La Terrasse

"La culture est une résistance à la distraction" Pasolini

Théâtre - Critique

L’Exception et la règle

L’Exception et la règle - Critique sortie Théâtre
Crédit photo : Ronan Maillard Légende photo : La Compagnie Passeurs de mémoires revisite le jeune Brecht.

Publié le 10 janvier 2011 - N° 184

Dominique Lurcel met en scène avec économie, efficacité et intelligence L’Exception et la règle, de Brecht, pamphlet didactique sur la justice de classe, servi par des comédiens agiles et talentueux.

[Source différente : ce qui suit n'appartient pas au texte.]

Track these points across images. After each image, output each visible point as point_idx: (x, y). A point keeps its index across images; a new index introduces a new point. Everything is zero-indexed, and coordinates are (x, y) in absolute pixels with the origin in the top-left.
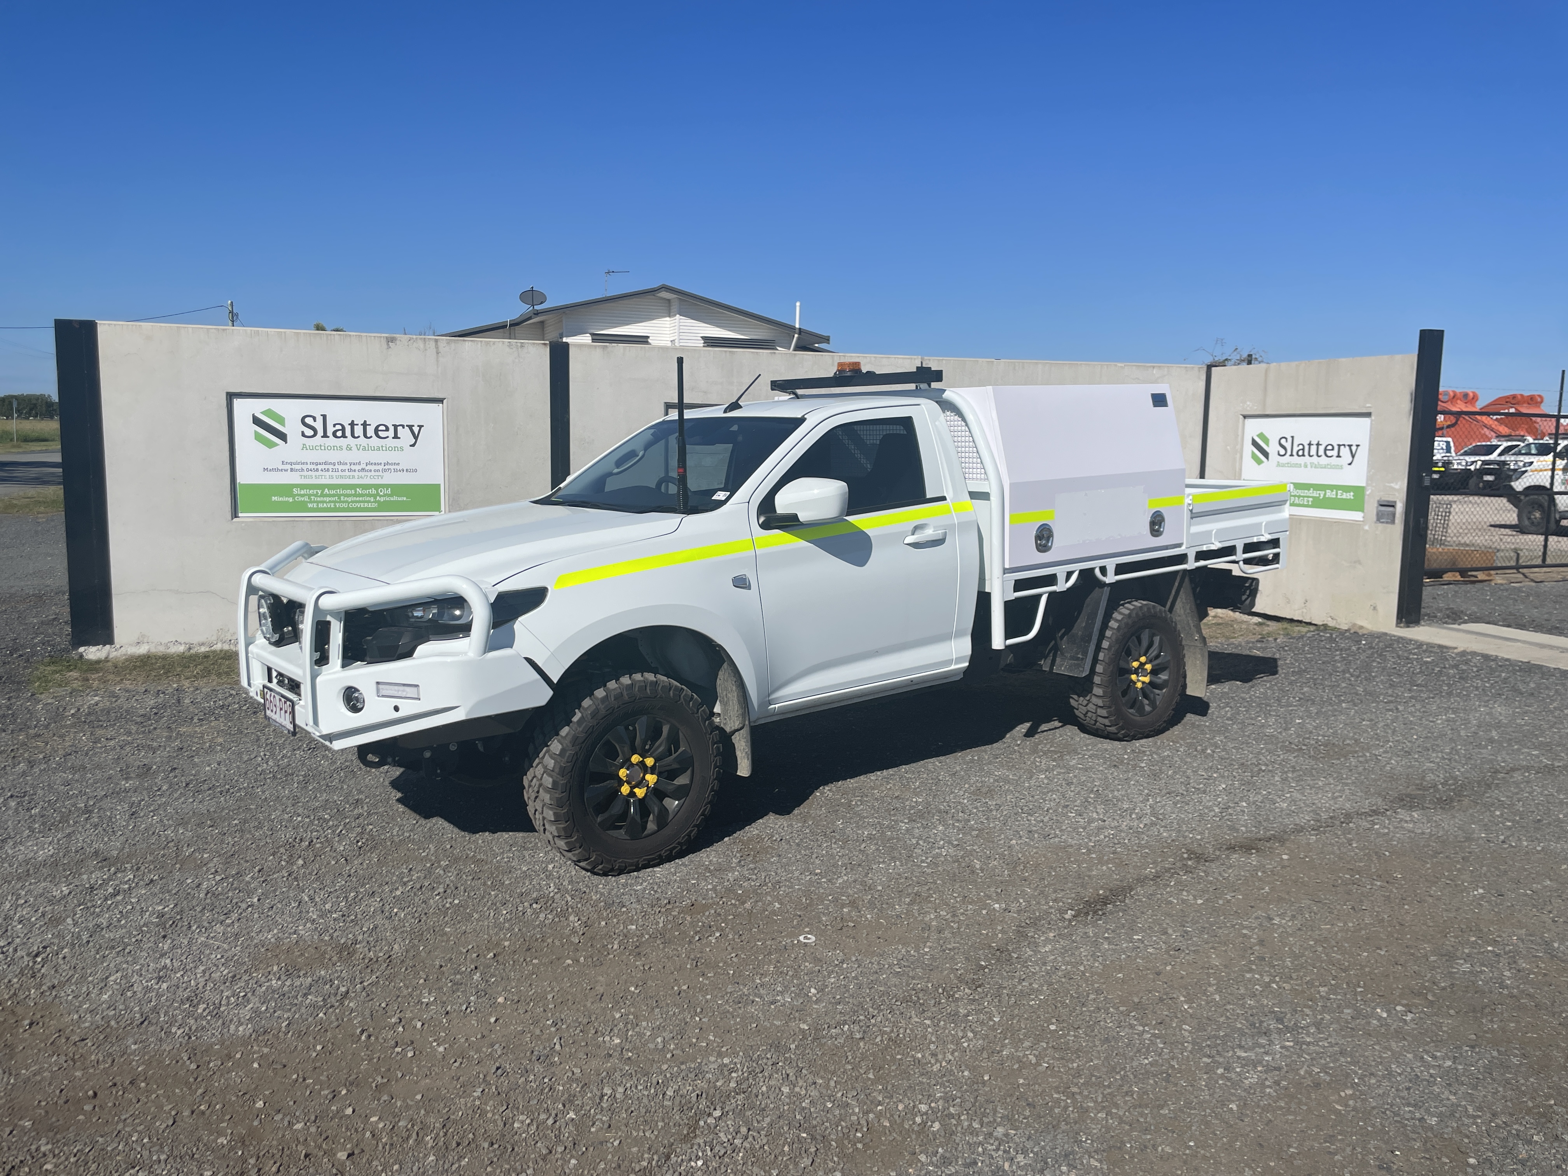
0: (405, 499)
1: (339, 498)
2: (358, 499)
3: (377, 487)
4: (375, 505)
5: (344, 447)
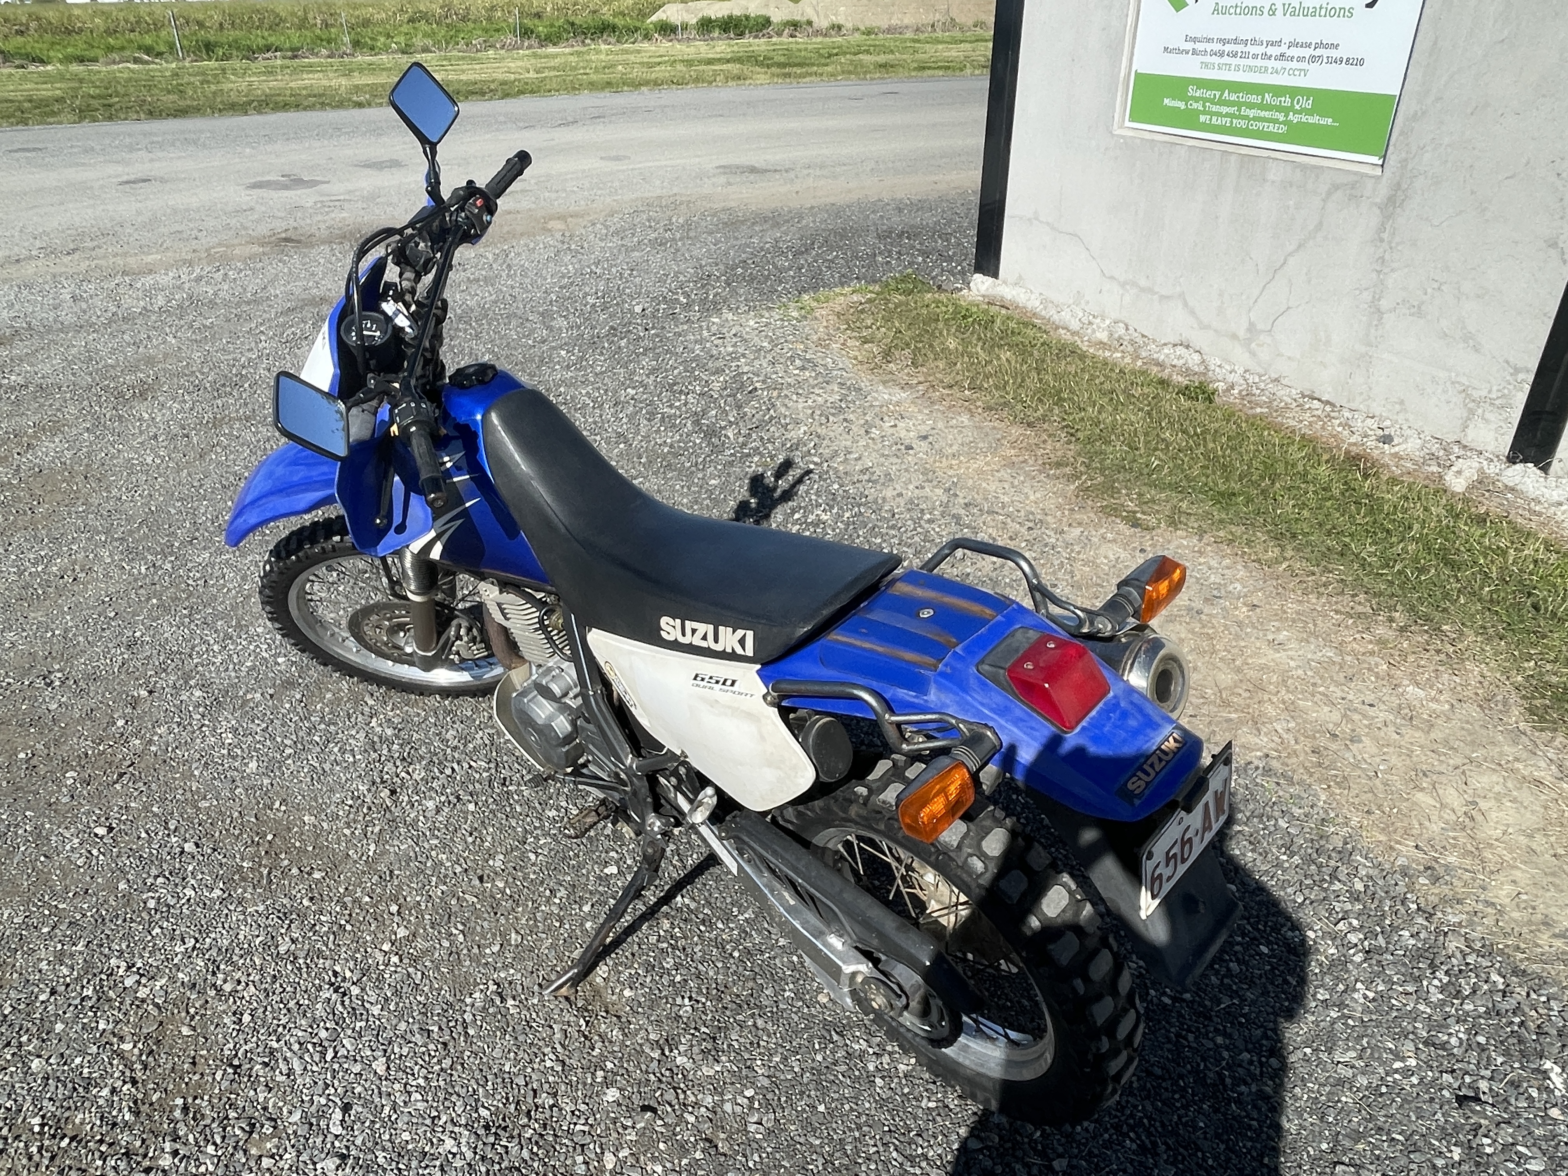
0: (1330, 120)
1: (1239, 110)
2: (1263, 114)
3: (1294, 92)
4: (1283, 129)
5: (1266, 11)
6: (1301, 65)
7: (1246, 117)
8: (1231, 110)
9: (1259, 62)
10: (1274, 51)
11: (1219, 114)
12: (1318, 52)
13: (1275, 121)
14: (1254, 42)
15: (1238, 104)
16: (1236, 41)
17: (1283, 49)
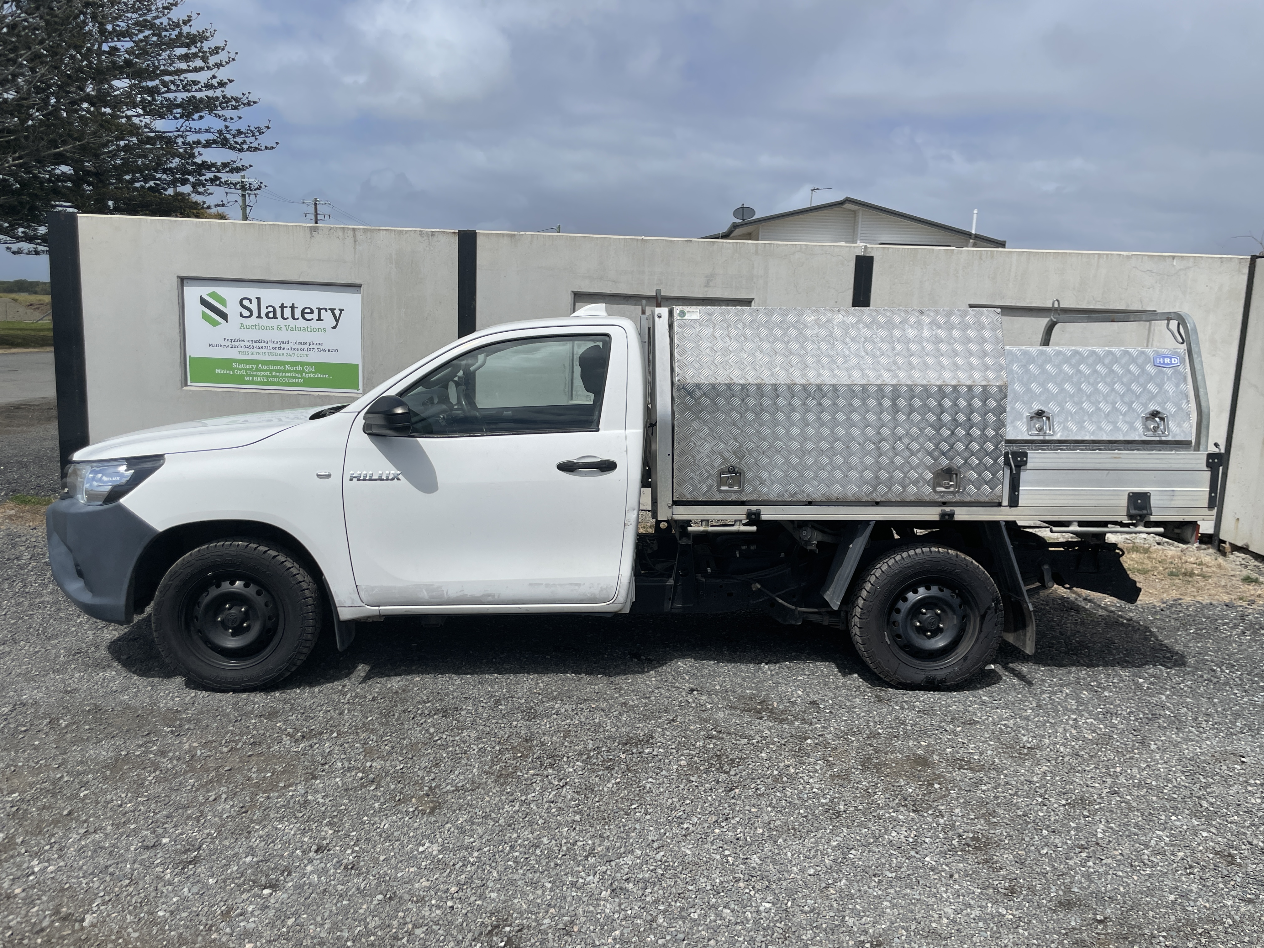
0: (327, 376)
1: (271, 373)
2: (286, 375)
3: (303, 364)
4: (301, 381)
5: (275, 328)
6: (303, 352)
7: (277, 377)
8: (266, 374)
9: (277, 351)
10: (286, 346)
11: (257, 376)
12: (311, 347)
13: (295, 378)
14: (272, 342)
15: (271, 371)
16: (260, 341)
17: (291, 345)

Lorsque les choses sont trop patentes, les amateurs de sophistications amphigouriques sont volontiers enclins à dissimuler l’évidence sous les arguties de la subtilité. Les thuriféraires du capitalisme et de la loi du plus fort sont de ceux-là : ils refusent de reconnaître qu’il y a des riches et des pauvres, des exploiteurs et des exploités ; ils affirment que la réalité est plus compliquée que ce qu’elle paraît, et ils endorment avec l’opium de fausses raisons le bon peuple qu’ils méprisent et qu’ils craignent. Il en va du théâtre comme du reste, et cet art se méfie de la simplicité en la noyant souvent sous les artifices chichiteux d’une fausse profondeur. Bertolt Brecht, dans ses Lehrstücke (pièces didactiques courtes et efficaces écrites dans les années 30), prend le contrepied des raffinements contournés : il fait limpide et précis en montrant que les gros engraissent en bouffant les petits et que les institutions sociales sont au service de cet appétit assassin. Dominique Lurcel est lui aussi de ces artistes qui n’ont pas besoin d’étais superflus et prétentieux pour faire sens : adepte d’un théâtre pauvre qui fait confiance aux acteurs pour servir les textes, il touche au plus juste avec une économie et une humilité très efficaces.
 
Un quatuor talentueux au service d’une partition allègre
 
Au sol, un tapis couleur sable pour symboliser le désert que traversent le marchand et le coolie de cette histoire ; une poubelle et un tapis roulant d’entraînement sportif (Lumpenprolétariat considéré comme un déchet et agitation vaine du struggle for life capitaliste), transformés au gré des scènes en accessoires de l’action ; des costumes à la neutralité plastique qu’agrémentent quelques éléments signifiants : Dominique Lurcel concentre le théâtre sur le jeu, mené avec rythme et servi par des comédiens remarquables de précision et d’expressivité. Guillaume van’t Hoff est un marchand tout en tics et en agressivité, sautillant et instable, sorte d’Auguste égoïste et brutal comme un enfant pervers face au clown blanc qu’incarne Mathieu Desfemmes, déchirant coolie réduit au silence et à la peine, trop bon et trop honnête pour être cru tel par son patron et le juge infâme qui piétine sa mémoire dans une dernière scène remarquable d’intensité. Céline Bothorel et Guillaume Ledun complètent la distribution avec un talent à la hauteur de celui de leurs camarades. Empruntant à l’art du clown les moyens d’une caricature assumée et d’une mise à distance heureuse, les comédiens évitent le piège de la naïveté qui est toujours celui du didactisme. En choisissant l’épure (que vient plaisamment habiller la musique originale de Ronan Maillard), Dominique Lurcel réussit à faire de cette courte pièce à la fois une fable, une leçon et un viatique politique ; en choisissant des comédiens de talent pour la servir, il réussit à provoquer le rire, la pitié, la colère et la compassion : à tous égards, on est là au plus près d’une définition qui pourrait être celle du théâtre…
 
Catherine Robert


L’Exception et la règle, de Bertolt Brecht ; mise en scène de Dominique Lurcel. Du 5 au 30 janvier 2011. Du mercredi au samedi à 20h30 et le dimanche à 16h ; en matinée les 20 et 27 janvier à 14h30. Confluences, 190, boulevard de Charonne, 75020 Paris. Tél : 01 40 24 16 46. Durée : 1h10. Spectacle vu à l’Espace 1789 de Saint-Ouen.